The researchers argue the impact of the COVID-19 pandemic on stocks has given them the clearest indication yet of the impact of environmental and social policies on financial performance.
Green and social policies help firms weather COVID-19 crash
Businesses with strong environmental and social credentials are more resilient in times of economic crisis, according to research into the COVID-19 stock market crash.
Chendi Zhang, a professor of finance at the University of Exeter Business School, and his co-authors measured the performance of US stocks in the first quarter of 2020, in which the financial market saw its fastest ever collapse due to the coronavirus pandemic.
They found that in the three weeks between the start of the stock market decline and the US government’s 18 March bail-out package, firms with high ESG (environmental, social and governmental) ratings outperformed those with low ESG ratings by 7.2 per cent.
“These policies act like a risk management policy,” said Professor Zhang. “The COVID crisis has affected financial markets everywhere, but we found that firms with green policies or that take social responsibility seriously are less affected by the crisis.”
ESG ratings take into account factors such as a firm’s carbon emissions or the sustainability of a product or service, as well as social issues such as diversity and inclusion in the workforce, human rights and product responsibility.
Examples of ESG policies include Microsoft’s pledge to become “carbon negative” by 2030, or Google’s commitment to promote social change at its supplier sites.
“Our findings are not associated with any particular industry, but encompass most industries,” said Professor Zhang.
Companies with large cash balances tend to be best equipped to weather economic shock, but the results show that environmental and social policies are as valuable in creating resilience as cash, which Professor Zhang described as “extraordinary”.
The research also found companies that paired high environmental and social commitments with strong advertising fared even better, a sign that spending on social responsibility pays off – especially if consumers know about it.

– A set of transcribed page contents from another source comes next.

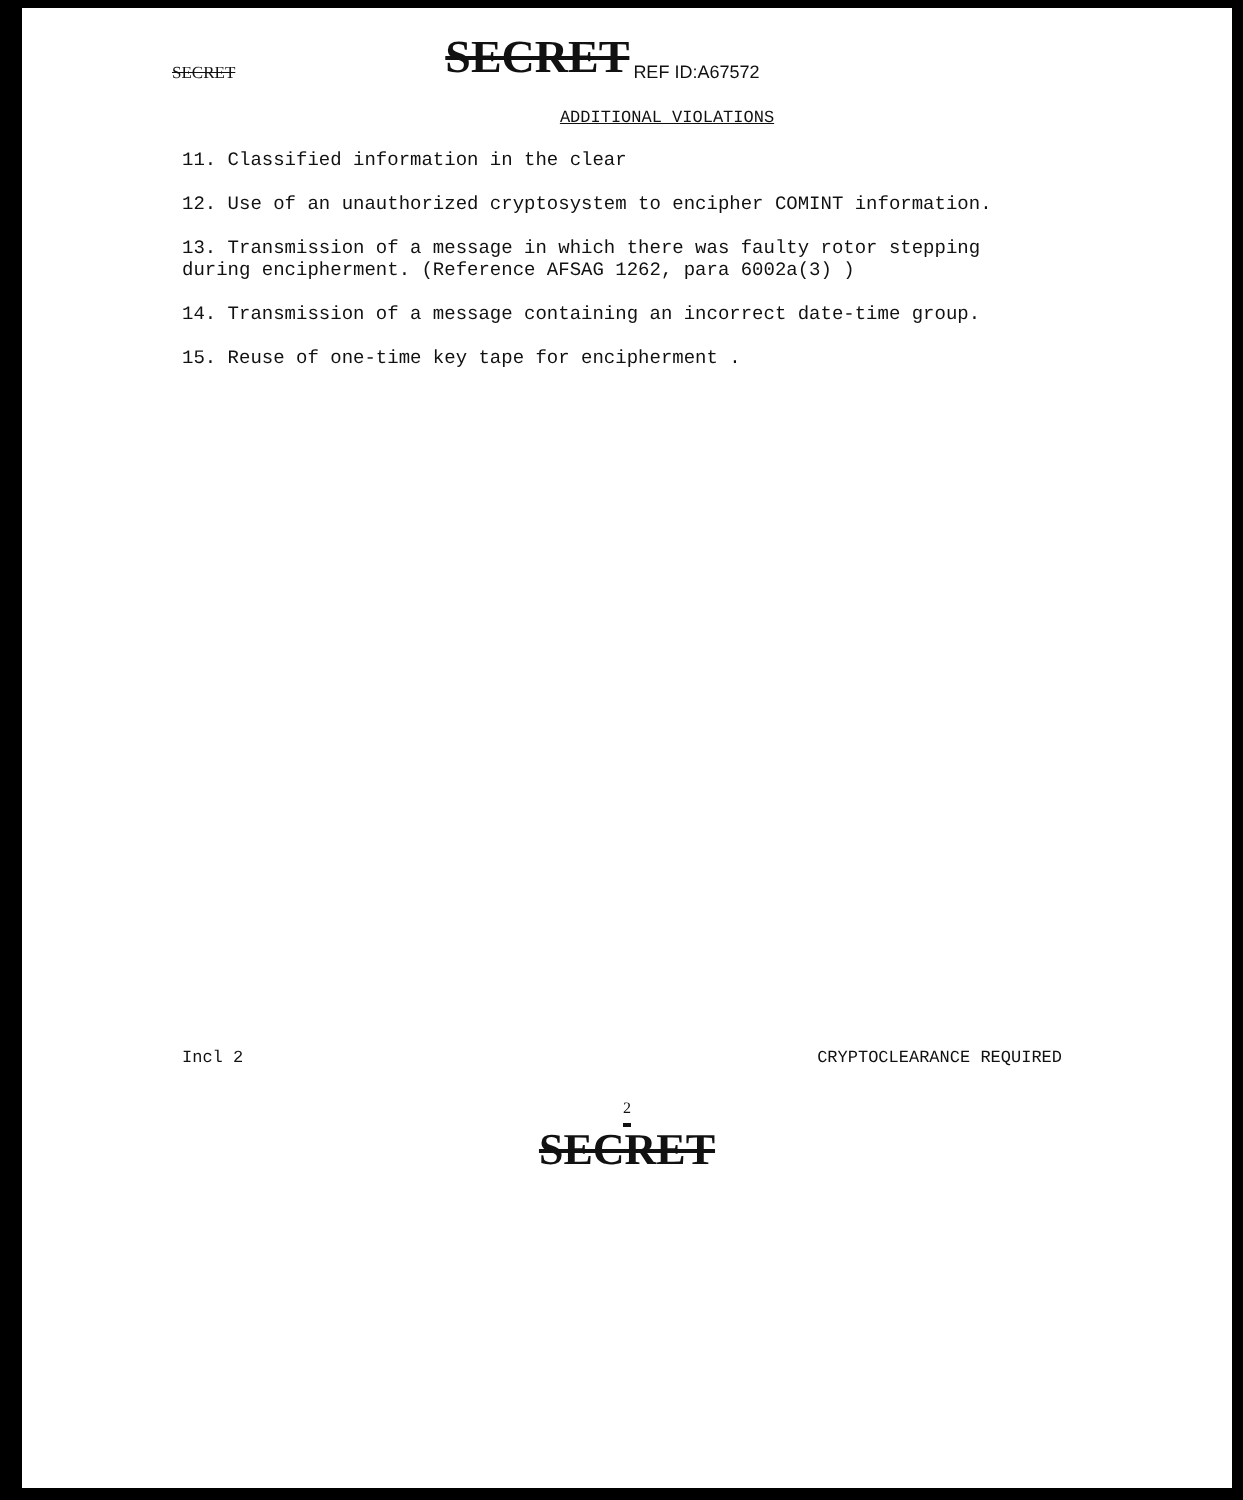SECRET SECRET REF ID:A67572
ADDITIONAL VIOLATIONS
11. Classified information in the clear
12. Use of an unauthorized cryptosystem to encipher COMINT information.
13. Transmission of a message in which there was faulty rotor stepping
during encipherment. (Reference AFSAG 1262, para 6002a(3) )
14. Transmission of a message containing an incorrect date-time group.
15. Reuse of one-time key tape for encipherment .
Incl 2 CRYPTOCLEARANCE REQUIRED
2
SECRET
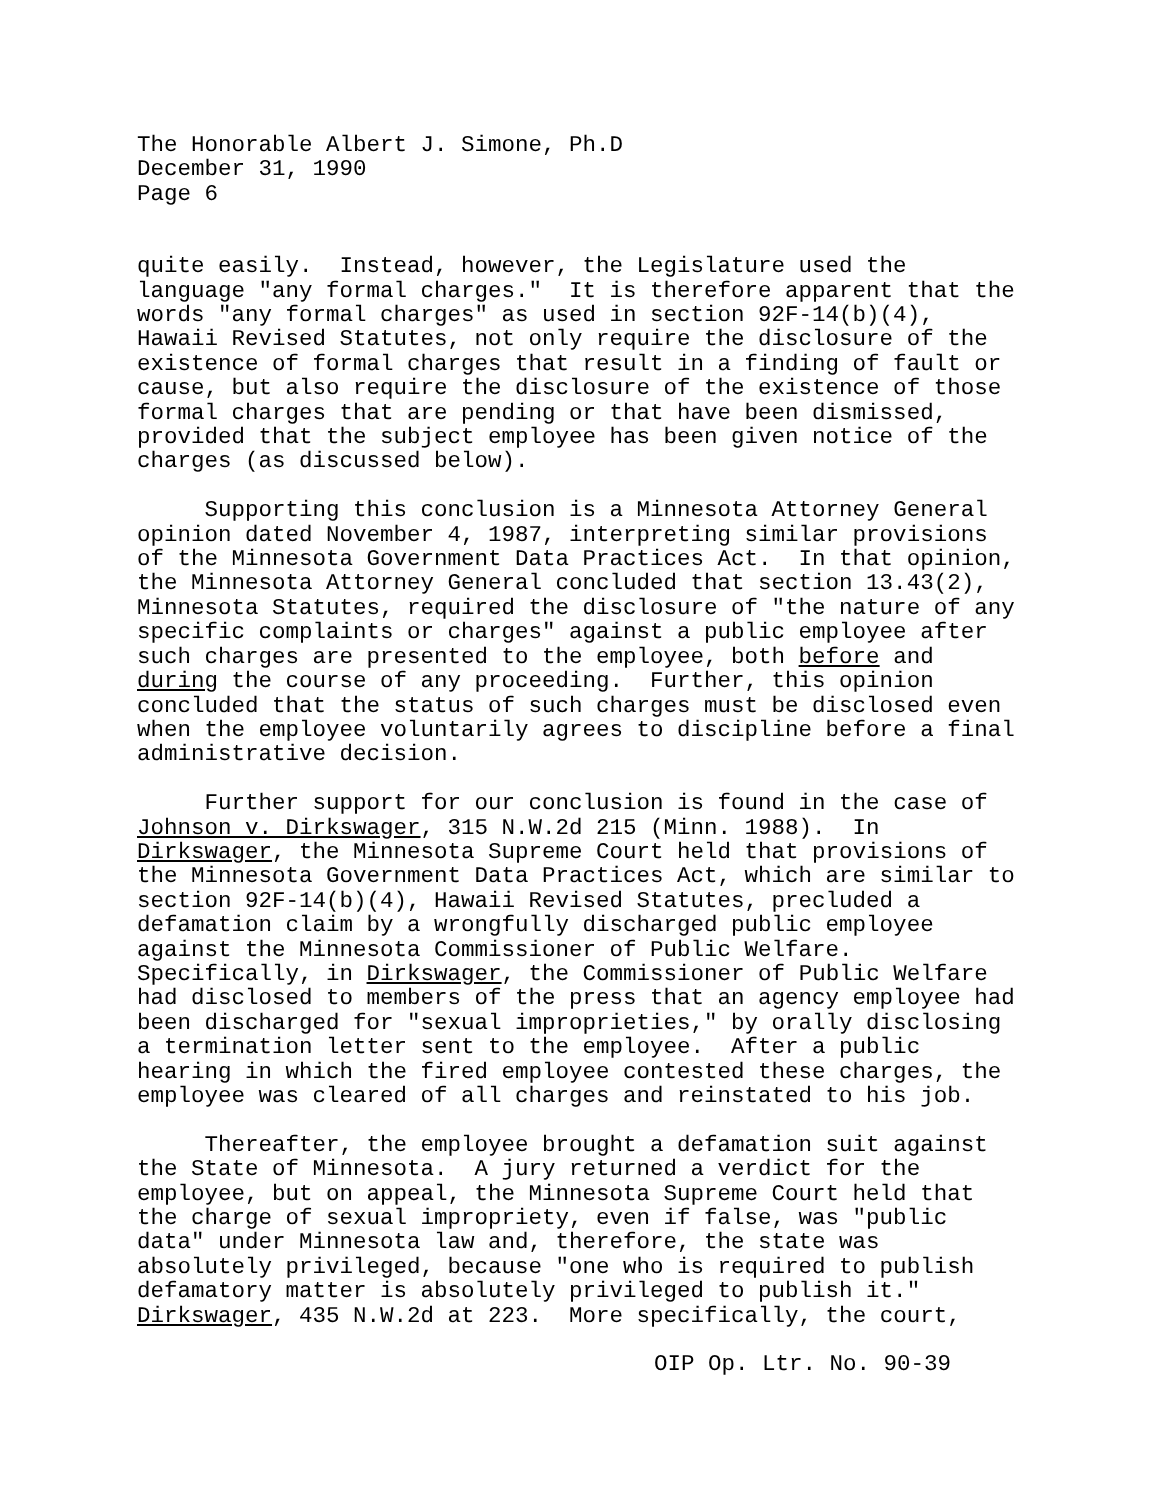The Honorable Albert J. Simone, Ph.D December 31, 1990 Page 6
quite easily. Instead, however, the Legislature used the language "any formal charges." It is therefore apparent that the words "any formal charges" as used in section 92F-14(b)(4), Hawaii Revised Statutes, not only require the disclosure of the existence of formal charges that result in a finding of fault or cause, but also require the disclosure of the existence of those formal charges that are pending or that have been dismissed, provided that the subject employee has been given notice of the charges (as discussed below).
Supporting this conclusion is a Minnesota Attorney General opinion dated November 4, 1987, interpreting similar provisions of the Minnesota Government Data Practices Act. In that opinion, the Minnesota Attorney General concluded that section 13.43(2), Minnesota Statutes, required the disclosure of "the nature of any specific complaints or charges" against a public employee after such charges are presented to the employee, both before and during the course of any proceeding. Further, this opinion concluded that the status of such charges must be disclosed even when the employee voluntarily agrees to discipline before a final administrative decision.
Further support for our conclusion is found in the case of Johnson v. Dirkswager, 315 N.W.2d 215 (Minn. 1988). In Dirkswager, the Minnesota Supreme Court held that provisions of the Minnesota Government Data Practices Act, which are similar to section 92F-14(b)(4), Hawaii Revised Statutes, precluded a defamation claim by a wrongfully discharged public employee against the Minnesota Commissioner of Public Welfare. Specifically, in Dirkswager, the Commissioner of Public Welfare had disclosed to members of the press that an agency employee had been discharged for "sexual improprieties," by orally disclosing a termination letter sent to the employee. After a public hearing in which the fired employee contested these charges, the employee was cleared of all charges and reinstated to his job.
Thereafter, the employee brought a defamation suit against the State of Minnesota. A jury returned a verdict for the employee, but on appeal, the Minnesota Supreme Court held that the charge of sexual impropriety, even if false, was "public data" under Minnesota law and, therefore, the state was absolutely privileged, because "one who is required to publish defamatory matter is absolutely privileged to publish it." Dirkswager, 435 N.W.2d at 223. More specifically, the court,
OIP Op. Ltr. No. 90-39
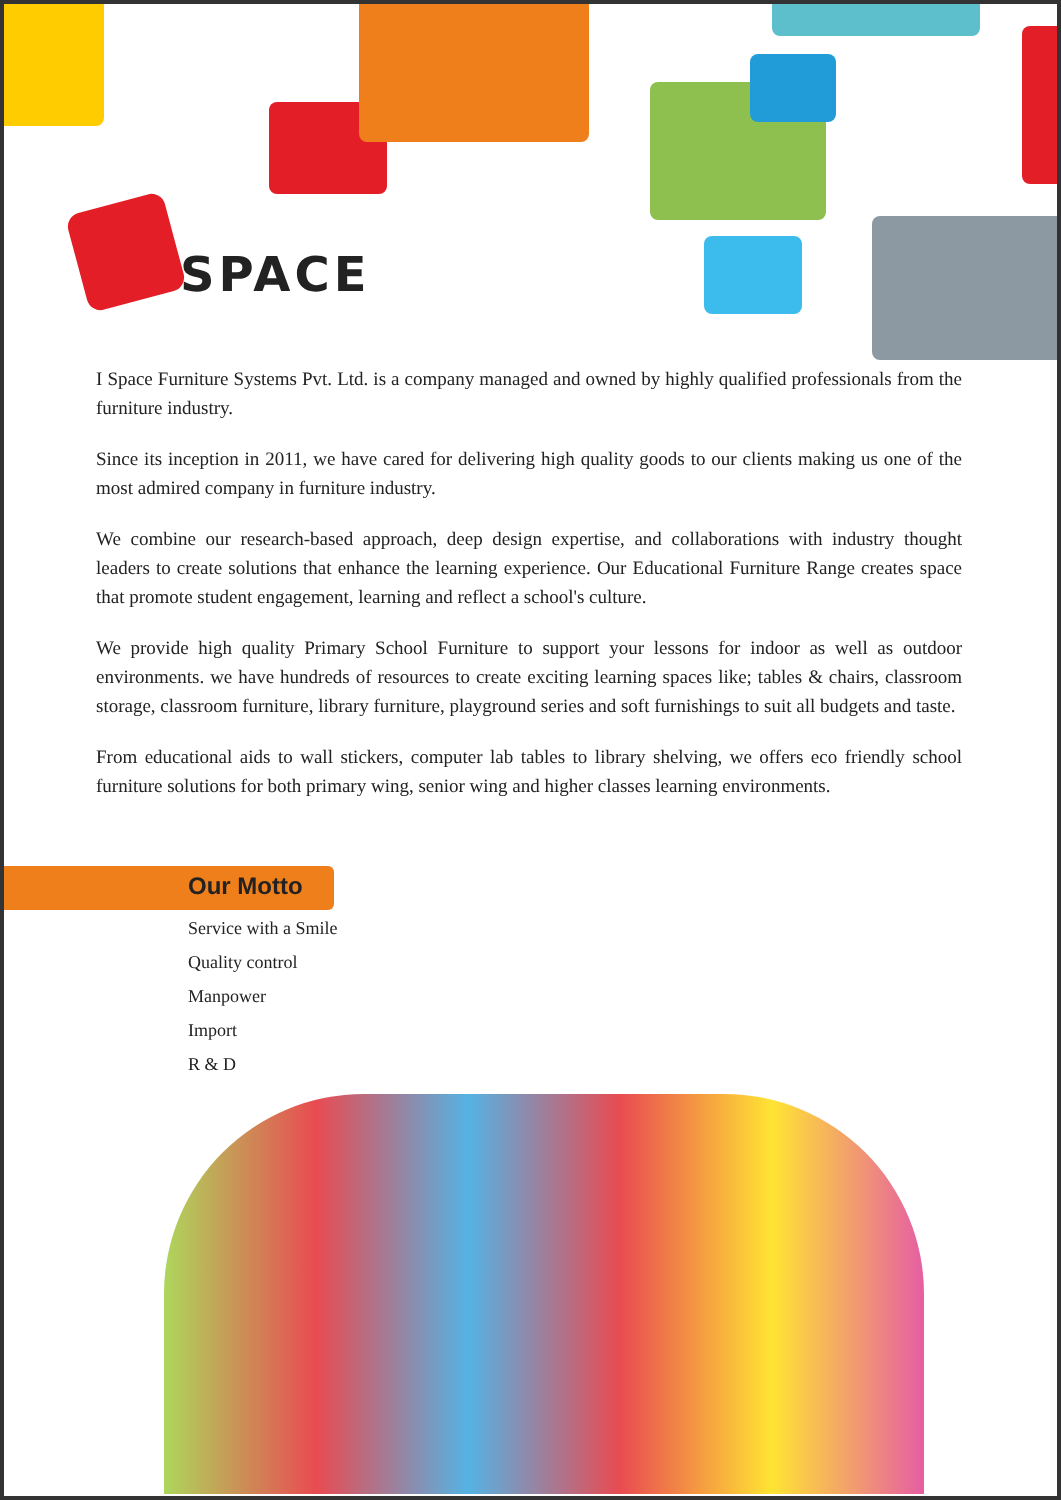SPACE
I Space Furniture Systems Pvt. Ltd. is a company managed and owned by highly qualified professionals from the furniture industry.
Since its inception in 2011, we have cared for delivering high quality goods to our clients making us one of the most admired company in furniture industry.
We combine our research-based approach, deep design expertise, and collaborations with industry thought leaders to create solutions that enhance the learning experience. Our Educational Furniture Range creates space that promote student engagement, learning and reflect a school's culture.
We provide high quality Primary School Furniture to support your lessons for indoor as well as outdoor environments. we have hundreds of resources to create exciting learning spaces like; tables & chairs, classroom storage, classroom furniture, library furniture, playground series and soft furnishings to suit all budgets and taste.
From educational aids to wall stickers, computer lab tables to library shelving, we offers eco friendly school furniture solutions for both primary wing, senior wing and higher classes learning environments.
Our Motto
Service with a Smile
Quality control
Manpower
Import
R & D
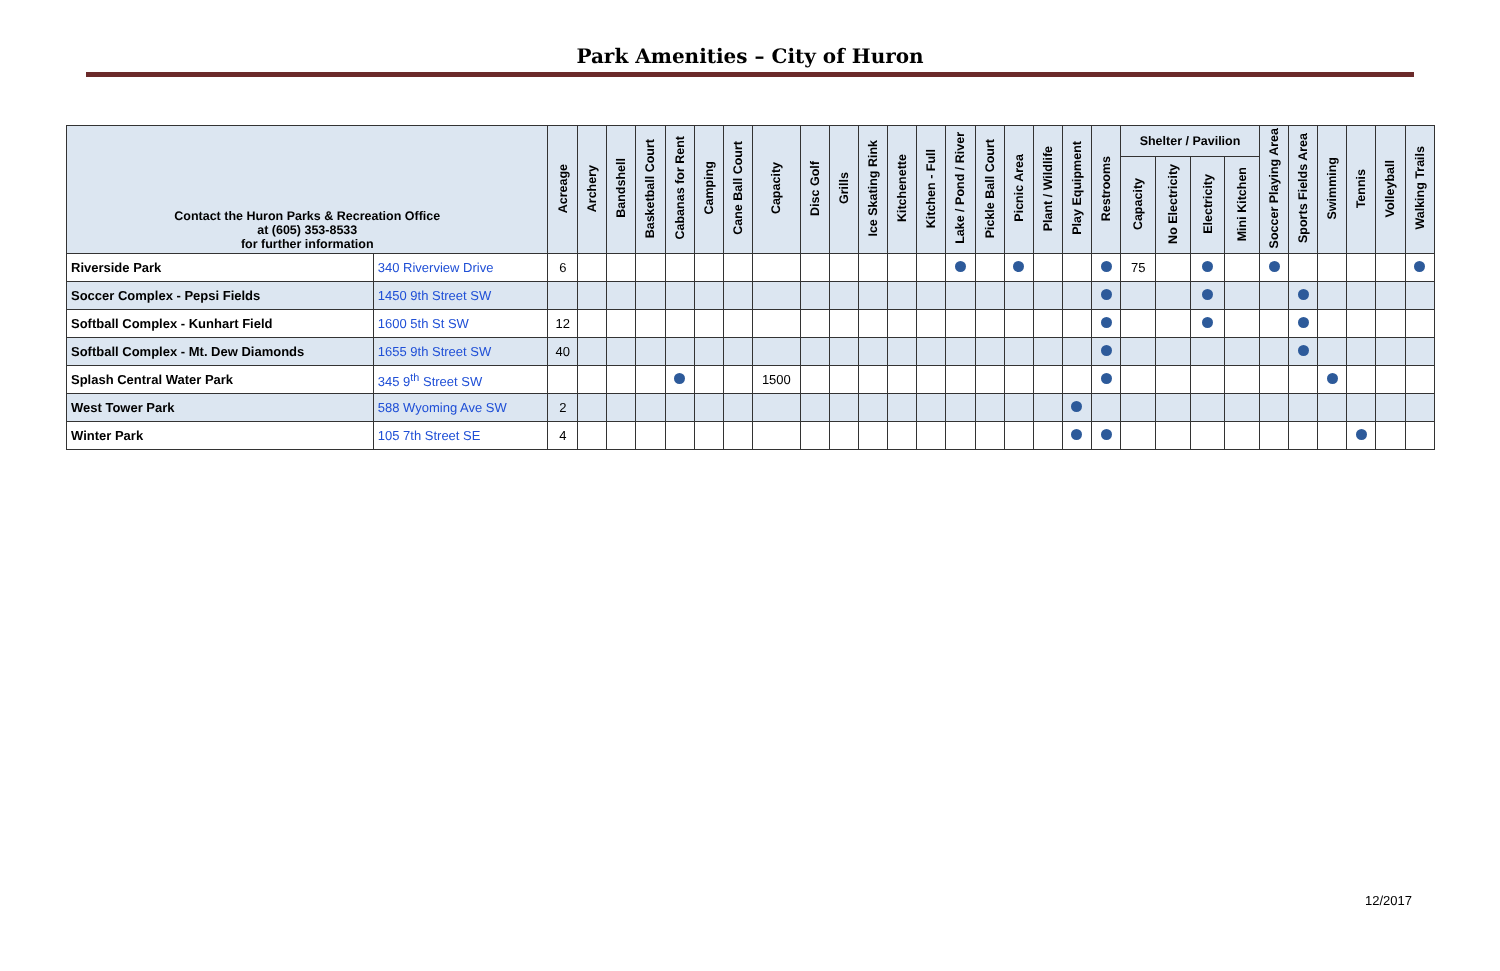Park Amenities – City of Huron
| Contact the Huron Parks & Recreation Office at (605) 353-8533 for further information | | Acreage | Archery | Bandshell | Basketball Court | Cabanas for Rent | Camping | Cane Ball Court | Capacity | Disc Golf | Grills | Ice Skating Rink | Kitchenette | Kitchen - Full | Lake / Pond / River | Pickle Ball Court | Picnic Area | Plant / Wildlife | Play Equipment | Restrooms | Shelter / Pavilion | | | | Soccer Playing Area | Sports Fields Area | Swimming | Tennis | Volleyball | Walking Trails |
| --- | --- | --- | --- | --- | --- | --- | --- | --- | --- | --- | --- | --- | --- | --- | --- | --- | --- | --- | --- | --- | --- | --- | --- | --- | --- | --- | --- | --- | --- | --- |
| | | | | | | | | | | | | | | | | | | | | | Capacity | No Electricity | Electricity | Mini Kitchen | | | | | | |
| Riverside Park | 340 Riverview Drive | 6 | | | | | | | | | | | | | | | | | | | 75 | | | | | | | | | |
| Soccer Complex - Pepsi Fields | 1450 9th Street SW | | | | | | | | | | | | | | | | | | | | | | | | | | | | | |
| Softball Complex - Kunhart Field | 1600 5th St SW | 12 | | | | | | | | | | | | | | | | | | | | | | | | | | | | |
| Softball Complex - Mt. Dew Diamonds | 1655 9th Street SW | 40 | | | | | | | | | | | | | | | | | | | | | | | | | | | | |
| Splash Central Water Park | 345 9<sup>th</sup> Street SW | | | | | | | | 1500 | | | | | | | | | | | | | | | | | | | | | |
| West Tower Park | 588 Wyoming Ave SW | 2 | | | | | | | | | | | | | | | | | | | | | | | | | | | | |
| Winter Park | 105 7th Street SE | 4 | | | | | | | | | | | | | | | | | | | | | | | | | | | | |
12/2017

To explain the findings, Professor Zhang said firms with credible ESG policies tend to attract more loyal customers and so face less need to compete on price. “For firms and investors, sustainability is an investment in a product differentiation strategy,” Professor Zhang said.
“If you are just trying to compete to sell the cheapest product your profits can be more sensitive.
“When you go to the supermarket and buy organic food, this demand is more stable but if you just try to compete to sell the cheapest product your profits can be more sensitive to economic cycles that increase the risk for firms and reduce firm value.”
The researchers argue the impact of the COVID-19 pandemic on stocks has given them the clearest indication yet of the impact of environmental and social policies on financial performance.
“The crisis has affected everyone, there’s no hiding from it,” said Professor Zhang. “It’s a shock from outside the economic system, from the outset it originated from a public health crisis, and this helped us have a cleaner set up to study the effect of environmental and social policies on stock prices.”
The research paper, entitled Resiliency of environmental and social stocks: an analysis of the exogenous COVID-19 market crash was published in the CEPR’s Covid Economics paper series (issue 11). Its co-authors include Professor Rui Albuquerque, of the Carroll School of Management at Boston College, and Professor Yrjo Koskinen and Shuai Yang, of the Haskayne School of Business at the University of Calgary.